▶ TO DO:
Return, from the data that follows, each line that holds the word "rbac".

%%

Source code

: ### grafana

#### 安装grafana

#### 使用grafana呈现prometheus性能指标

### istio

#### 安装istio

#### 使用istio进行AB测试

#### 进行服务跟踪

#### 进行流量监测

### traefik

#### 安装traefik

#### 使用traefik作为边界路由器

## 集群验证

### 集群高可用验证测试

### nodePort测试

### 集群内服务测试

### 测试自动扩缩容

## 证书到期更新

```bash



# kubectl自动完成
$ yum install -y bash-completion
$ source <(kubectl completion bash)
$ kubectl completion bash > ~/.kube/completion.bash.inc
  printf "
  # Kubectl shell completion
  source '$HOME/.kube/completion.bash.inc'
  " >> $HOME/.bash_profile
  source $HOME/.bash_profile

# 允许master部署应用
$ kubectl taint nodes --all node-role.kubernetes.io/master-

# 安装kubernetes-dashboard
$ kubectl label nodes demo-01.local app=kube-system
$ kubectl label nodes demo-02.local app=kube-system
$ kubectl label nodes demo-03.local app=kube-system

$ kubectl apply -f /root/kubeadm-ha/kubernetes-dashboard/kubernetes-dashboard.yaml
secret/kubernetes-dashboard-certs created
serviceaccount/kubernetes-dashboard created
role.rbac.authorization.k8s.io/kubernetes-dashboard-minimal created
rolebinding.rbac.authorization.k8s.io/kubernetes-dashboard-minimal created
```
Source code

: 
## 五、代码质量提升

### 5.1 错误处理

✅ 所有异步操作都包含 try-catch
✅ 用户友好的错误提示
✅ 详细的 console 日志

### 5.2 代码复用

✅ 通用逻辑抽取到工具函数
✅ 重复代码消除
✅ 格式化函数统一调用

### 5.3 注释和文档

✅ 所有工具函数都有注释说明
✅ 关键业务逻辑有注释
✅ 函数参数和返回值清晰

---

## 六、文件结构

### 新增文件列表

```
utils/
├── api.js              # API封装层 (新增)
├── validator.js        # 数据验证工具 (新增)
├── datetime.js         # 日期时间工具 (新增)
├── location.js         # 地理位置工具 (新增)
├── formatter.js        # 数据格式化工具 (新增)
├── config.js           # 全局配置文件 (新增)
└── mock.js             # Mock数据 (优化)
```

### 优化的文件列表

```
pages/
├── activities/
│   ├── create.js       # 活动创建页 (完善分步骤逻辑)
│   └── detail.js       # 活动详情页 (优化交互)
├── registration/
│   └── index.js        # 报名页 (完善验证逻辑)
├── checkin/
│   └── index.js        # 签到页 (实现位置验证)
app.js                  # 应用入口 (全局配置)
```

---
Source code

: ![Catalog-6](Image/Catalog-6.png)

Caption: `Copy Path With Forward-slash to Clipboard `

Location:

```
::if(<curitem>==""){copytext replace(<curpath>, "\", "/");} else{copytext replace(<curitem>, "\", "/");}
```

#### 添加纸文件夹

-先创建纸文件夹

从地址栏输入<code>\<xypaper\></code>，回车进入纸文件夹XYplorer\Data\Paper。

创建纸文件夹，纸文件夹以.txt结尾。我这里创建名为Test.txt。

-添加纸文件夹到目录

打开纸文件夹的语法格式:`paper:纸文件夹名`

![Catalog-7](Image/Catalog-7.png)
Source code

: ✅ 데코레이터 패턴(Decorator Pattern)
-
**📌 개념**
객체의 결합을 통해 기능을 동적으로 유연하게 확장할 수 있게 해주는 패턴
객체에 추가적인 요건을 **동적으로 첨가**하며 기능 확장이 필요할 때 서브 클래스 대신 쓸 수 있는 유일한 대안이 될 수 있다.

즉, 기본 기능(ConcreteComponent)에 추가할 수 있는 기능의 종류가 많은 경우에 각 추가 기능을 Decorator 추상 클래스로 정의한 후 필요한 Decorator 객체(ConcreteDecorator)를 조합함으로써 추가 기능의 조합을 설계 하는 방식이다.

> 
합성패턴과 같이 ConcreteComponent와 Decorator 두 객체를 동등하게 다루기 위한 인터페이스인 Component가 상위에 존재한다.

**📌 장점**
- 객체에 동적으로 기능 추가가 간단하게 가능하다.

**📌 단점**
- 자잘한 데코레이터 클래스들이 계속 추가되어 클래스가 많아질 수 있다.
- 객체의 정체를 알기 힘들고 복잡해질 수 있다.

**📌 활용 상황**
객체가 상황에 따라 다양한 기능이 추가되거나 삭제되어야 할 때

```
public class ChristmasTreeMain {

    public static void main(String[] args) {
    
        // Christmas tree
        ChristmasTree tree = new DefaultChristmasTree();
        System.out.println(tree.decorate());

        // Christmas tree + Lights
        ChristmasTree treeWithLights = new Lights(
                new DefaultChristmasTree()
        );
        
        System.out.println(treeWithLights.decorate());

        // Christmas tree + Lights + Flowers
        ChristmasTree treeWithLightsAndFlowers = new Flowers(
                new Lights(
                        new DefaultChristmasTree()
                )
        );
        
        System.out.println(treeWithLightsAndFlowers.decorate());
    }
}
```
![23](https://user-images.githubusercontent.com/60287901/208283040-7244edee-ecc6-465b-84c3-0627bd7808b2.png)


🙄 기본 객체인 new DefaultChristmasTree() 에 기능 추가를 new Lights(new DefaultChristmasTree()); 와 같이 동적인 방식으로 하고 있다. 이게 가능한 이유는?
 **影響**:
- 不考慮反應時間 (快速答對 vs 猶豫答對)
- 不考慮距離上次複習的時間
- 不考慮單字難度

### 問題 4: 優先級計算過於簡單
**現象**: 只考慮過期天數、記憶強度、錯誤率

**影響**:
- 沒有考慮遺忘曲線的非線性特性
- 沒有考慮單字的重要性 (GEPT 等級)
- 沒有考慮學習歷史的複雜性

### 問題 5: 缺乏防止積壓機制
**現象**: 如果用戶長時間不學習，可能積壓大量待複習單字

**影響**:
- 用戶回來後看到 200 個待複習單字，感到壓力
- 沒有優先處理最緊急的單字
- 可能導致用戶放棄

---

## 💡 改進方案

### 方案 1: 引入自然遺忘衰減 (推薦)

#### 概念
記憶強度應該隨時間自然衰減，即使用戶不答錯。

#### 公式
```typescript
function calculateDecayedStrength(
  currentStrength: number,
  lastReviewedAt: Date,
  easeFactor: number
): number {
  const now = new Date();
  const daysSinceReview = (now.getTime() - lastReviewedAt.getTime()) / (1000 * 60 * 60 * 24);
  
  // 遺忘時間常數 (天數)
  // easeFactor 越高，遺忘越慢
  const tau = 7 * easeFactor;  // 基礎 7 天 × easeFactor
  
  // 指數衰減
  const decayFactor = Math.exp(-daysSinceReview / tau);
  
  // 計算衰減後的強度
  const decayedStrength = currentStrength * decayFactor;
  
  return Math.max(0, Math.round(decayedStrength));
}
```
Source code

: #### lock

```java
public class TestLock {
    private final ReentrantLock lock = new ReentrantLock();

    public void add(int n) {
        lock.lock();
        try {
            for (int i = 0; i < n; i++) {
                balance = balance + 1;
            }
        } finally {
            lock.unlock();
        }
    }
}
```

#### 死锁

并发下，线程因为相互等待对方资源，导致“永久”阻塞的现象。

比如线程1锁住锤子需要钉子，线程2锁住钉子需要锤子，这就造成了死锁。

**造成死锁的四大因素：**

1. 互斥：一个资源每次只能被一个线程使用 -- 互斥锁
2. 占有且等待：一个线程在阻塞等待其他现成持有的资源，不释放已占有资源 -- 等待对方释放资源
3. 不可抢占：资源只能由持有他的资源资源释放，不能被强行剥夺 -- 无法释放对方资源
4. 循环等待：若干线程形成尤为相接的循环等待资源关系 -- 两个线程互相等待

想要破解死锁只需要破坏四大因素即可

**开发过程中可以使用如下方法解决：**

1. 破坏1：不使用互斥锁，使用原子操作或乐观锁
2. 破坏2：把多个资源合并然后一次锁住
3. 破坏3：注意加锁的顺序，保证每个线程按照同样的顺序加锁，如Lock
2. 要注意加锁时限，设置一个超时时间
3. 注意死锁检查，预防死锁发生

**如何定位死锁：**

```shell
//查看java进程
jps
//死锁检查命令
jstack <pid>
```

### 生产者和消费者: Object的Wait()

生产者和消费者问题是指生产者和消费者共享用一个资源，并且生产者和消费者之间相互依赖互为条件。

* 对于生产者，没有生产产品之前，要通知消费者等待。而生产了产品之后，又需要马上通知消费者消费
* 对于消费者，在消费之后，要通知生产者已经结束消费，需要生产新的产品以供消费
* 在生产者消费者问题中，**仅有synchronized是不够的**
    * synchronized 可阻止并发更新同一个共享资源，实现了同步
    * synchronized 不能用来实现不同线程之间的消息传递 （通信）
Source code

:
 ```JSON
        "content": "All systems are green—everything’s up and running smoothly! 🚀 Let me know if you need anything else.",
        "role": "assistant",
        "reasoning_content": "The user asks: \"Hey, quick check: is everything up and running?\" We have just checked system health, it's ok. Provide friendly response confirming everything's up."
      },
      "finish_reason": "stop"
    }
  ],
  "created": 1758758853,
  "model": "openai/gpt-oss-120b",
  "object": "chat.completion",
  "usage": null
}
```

%%

▶ EXERCISE OUTPUT:
role.rbac.authorization.k8s.io/kubernetes-dashboard-minimal created
rolebinding.rbac.authorization.k8s.io/kubernetes-dashboard-minimal created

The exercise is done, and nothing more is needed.